Reste un autre moyen : agir sur les causes de la force de l'euro. On peut en citer deux qui relèvent de la politique de la BCE. La première, ce sont les taux réels. Avec une inflation à 0,8 %, le taux réel de la BCE est de -0,55 %. Outre-Atlantique, la Fed a des taux officiels compris entre 0 à 0,25 % avec une inflation à 1,6 %. Les taux réels américains sont donc de -1,6 % à -1,35 %. L'écart de taux réels en faveur de la zone euro est donc encore plus que notable et ceci influe donc naturellement en faveur de la monnaie unique. D'autant que la tendance est à la désinflation en zone euro.

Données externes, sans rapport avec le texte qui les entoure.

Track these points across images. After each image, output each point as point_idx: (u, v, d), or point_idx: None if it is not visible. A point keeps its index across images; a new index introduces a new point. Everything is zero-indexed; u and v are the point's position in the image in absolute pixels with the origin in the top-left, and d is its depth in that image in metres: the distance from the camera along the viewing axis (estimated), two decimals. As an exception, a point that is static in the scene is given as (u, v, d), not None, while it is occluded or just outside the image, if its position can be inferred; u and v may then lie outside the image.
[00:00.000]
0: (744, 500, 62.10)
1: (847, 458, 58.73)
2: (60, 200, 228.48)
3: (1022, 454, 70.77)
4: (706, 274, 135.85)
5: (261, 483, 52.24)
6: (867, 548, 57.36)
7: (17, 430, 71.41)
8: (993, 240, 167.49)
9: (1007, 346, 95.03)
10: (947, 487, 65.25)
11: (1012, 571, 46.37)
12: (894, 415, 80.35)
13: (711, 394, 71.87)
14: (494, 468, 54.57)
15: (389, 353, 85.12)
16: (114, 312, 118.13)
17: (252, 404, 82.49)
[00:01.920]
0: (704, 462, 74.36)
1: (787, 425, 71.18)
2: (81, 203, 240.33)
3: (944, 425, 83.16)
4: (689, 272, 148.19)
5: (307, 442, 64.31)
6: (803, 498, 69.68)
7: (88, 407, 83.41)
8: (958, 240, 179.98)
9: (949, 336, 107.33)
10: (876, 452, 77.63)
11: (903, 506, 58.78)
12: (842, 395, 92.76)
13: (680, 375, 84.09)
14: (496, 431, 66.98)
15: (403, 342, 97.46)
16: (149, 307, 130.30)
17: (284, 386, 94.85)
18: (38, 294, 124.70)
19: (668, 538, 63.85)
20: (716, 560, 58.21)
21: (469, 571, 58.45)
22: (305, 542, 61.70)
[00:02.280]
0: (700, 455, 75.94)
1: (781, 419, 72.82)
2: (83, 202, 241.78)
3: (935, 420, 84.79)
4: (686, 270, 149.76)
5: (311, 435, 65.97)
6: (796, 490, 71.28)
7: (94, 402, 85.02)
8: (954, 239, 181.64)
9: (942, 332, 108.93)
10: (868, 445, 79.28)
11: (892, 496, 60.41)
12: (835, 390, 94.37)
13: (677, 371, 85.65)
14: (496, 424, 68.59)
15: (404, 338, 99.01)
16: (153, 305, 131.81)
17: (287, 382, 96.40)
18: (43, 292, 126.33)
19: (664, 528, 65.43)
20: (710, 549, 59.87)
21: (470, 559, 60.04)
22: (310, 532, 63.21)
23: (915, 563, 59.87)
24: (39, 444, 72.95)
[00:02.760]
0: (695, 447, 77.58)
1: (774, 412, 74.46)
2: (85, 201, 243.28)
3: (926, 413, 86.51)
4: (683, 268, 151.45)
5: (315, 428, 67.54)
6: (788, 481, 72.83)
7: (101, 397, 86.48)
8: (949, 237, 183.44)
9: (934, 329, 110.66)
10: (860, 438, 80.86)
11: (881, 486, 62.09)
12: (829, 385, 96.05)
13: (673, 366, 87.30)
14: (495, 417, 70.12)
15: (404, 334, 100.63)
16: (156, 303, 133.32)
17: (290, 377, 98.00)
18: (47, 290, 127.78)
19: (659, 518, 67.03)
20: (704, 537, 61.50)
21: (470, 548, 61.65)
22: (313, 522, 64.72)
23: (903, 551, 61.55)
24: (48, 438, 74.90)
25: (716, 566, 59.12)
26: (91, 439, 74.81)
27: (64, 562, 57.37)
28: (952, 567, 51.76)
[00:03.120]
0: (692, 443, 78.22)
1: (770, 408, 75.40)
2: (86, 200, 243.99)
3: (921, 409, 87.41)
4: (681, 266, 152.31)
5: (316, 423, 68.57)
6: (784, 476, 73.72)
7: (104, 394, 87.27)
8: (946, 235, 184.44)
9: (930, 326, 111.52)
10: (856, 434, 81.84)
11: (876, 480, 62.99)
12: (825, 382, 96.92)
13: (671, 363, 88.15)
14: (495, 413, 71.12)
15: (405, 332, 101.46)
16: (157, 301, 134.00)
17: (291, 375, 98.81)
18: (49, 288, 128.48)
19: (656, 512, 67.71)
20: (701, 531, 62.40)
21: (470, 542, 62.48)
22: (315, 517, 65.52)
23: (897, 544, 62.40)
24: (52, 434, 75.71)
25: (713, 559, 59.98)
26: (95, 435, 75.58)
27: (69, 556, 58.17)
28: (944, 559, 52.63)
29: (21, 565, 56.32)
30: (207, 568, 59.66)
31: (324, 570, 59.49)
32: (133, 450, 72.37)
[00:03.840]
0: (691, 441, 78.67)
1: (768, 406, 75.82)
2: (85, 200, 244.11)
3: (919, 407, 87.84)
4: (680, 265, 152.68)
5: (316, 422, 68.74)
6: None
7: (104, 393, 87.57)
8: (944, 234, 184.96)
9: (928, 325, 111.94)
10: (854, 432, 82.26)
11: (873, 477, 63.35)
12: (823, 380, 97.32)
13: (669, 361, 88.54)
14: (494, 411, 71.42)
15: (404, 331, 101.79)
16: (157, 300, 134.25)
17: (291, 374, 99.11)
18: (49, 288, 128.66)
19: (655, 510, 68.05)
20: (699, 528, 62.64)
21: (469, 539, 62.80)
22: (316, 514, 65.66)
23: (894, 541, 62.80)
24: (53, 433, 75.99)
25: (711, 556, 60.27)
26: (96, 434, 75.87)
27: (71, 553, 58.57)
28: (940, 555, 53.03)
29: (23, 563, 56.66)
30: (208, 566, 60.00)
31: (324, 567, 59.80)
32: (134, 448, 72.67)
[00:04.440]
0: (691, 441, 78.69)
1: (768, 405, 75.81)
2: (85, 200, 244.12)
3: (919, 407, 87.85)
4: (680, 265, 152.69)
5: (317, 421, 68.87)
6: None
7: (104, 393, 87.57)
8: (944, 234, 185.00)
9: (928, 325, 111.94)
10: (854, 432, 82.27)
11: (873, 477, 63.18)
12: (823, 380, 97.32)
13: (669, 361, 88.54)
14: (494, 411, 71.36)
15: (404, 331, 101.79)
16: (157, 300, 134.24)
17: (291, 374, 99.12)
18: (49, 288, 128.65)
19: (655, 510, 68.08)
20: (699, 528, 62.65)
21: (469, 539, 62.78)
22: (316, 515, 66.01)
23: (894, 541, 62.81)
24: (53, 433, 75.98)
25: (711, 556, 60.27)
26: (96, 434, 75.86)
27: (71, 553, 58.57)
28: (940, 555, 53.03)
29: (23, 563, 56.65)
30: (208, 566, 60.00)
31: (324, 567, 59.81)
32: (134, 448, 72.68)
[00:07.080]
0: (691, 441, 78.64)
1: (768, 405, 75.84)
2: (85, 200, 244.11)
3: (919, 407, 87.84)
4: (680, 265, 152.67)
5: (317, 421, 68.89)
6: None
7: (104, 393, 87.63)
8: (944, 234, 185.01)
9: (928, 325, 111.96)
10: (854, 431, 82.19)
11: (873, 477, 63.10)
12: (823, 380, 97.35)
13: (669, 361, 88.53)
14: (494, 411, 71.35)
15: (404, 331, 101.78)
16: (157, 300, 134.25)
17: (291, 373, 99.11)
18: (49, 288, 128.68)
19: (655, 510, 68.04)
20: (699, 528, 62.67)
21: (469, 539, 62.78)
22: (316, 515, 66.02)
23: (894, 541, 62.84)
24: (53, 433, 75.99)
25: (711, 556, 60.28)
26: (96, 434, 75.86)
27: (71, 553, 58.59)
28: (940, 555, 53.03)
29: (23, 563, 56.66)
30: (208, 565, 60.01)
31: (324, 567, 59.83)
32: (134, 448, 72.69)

L'autre élément, c'est la création monétaire, autrement dit l'offre de monnaie. La BCE a entamé une phase de réduction de son bilan. En un an, il a été réduit de 500 milliards d'euros, soit de 23 %. Parallèlement, la Fed a poursuivi la croissance de son bilan en poursuivant son Quantitative Easing. Depuis la fin de l'année dernière, elle a simplement décidé de réduire la croissance de ce bilan. On voit le déséquilibre : d'un côté, une BCE qui restreindre d'un quart l'offre d'euros, de l'autre une Fed qui continue à imprimer toujours plus de dollars.

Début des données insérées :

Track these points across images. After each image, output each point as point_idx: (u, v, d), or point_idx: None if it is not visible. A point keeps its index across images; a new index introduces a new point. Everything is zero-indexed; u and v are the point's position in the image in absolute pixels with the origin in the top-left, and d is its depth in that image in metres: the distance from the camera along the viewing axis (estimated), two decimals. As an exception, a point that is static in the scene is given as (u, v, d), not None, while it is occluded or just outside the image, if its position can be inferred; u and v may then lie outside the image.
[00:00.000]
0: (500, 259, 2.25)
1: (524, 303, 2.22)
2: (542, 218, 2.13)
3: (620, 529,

Pour faire baisser l'euro plus efficacement qu'en allant jouer les opérateurs de marché, la BCE doit donc mettre fin à ce déséquilibre et lancer également une politique de Quantitative Easing, autrement dit d'injection de liquidités dans l'économie. Une telle politique aura deux effets mécaniques : favoriser une reprise de l'inflation qui réduira l'écart de taux réels et multiplier l'offre d'euros sur le marché. Les deux iront dans le sens d'une baisse de l'euro.

Une BCE déterminée

Toute la question est donc désormais de savoir si la BCE est réellement ou non déterminée à agir sur le taux de change, malgré l'opposition allemande. Pour réussir, une action sur le taux de change doit être déterminée. La position de Mario Draghi, son attentisme depuis novembre, le poids croissant des « faucons » au sein de la BCE sont autant de signes qui laissent penser que cette détermination n'existe pas. Du reste, dans son intervention de jeudi, il a estimé que le seul « guidance forward », la promesse de taux bas durable qu'il a faite en juillet, devrait suffire à rapprocher les taux réels des deux côtés de l'Atlantique. Espoir honnêtement dérisoire au vu des derniers mois. L'euro fort a encore de beaux jours devant lui.